Strip-club name and full bar aside, Dunn hopes to court a following of serious foodies, not refugees from the Bada Bing. Since leaving behind his oft-lauded Technicolor Kitchen in Chicago, which made the Chicago Tribune’s top 10 new restaurants list in 1999, Dunn has spent the last three years in Portland as a part-time snowboarding instructor, scoping the food scene before shredding it up with a place of his own. Now he hopes the Gilt Club will fill a niche he finds vacant in Portland: upscale food for evening diners, with the same full menu open into the wee hours for service industry folks.
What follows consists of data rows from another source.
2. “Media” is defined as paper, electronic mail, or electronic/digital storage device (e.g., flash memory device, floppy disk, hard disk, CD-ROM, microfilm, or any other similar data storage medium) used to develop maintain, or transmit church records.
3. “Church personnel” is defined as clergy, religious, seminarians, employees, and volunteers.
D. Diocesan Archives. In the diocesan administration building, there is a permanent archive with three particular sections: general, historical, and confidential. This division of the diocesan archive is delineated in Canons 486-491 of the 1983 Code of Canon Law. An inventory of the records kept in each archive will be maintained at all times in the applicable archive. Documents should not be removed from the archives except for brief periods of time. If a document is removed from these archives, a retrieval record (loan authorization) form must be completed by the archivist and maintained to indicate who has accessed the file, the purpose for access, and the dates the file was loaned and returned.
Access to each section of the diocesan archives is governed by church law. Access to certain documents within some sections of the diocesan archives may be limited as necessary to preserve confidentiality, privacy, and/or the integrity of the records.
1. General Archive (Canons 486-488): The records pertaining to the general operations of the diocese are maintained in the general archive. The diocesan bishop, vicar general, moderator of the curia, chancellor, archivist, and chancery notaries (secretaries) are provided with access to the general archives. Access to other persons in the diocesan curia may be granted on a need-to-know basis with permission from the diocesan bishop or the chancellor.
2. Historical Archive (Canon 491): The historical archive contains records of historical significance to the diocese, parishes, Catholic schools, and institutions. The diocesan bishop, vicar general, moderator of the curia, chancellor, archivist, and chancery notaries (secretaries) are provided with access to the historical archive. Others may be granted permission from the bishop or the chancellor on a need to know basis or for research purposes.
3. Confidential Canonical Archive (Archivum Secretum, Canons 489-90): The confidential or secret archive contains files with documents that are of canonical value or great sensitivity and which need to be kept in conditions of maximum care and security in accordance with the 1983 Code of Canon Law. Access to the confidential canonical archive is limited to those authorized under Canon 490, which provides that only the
Executive chef Paul Irving’s brief is thus elegance without the flash, leaving him plenty of room to experiment. "We’re still trying to think of a way to describe our food that’s not a paragraph long," Dunn says. The fresh, seasonal menu veers from a boneless chicken leg with a Sicilian sweet-sour sauce to black cod over a chorizo stew with smoky paprika–but it maintains its strong Pacific Northwest roots throughout.
Dunn may be a snowboardeur, but as a restaurateur, he’s no poseur.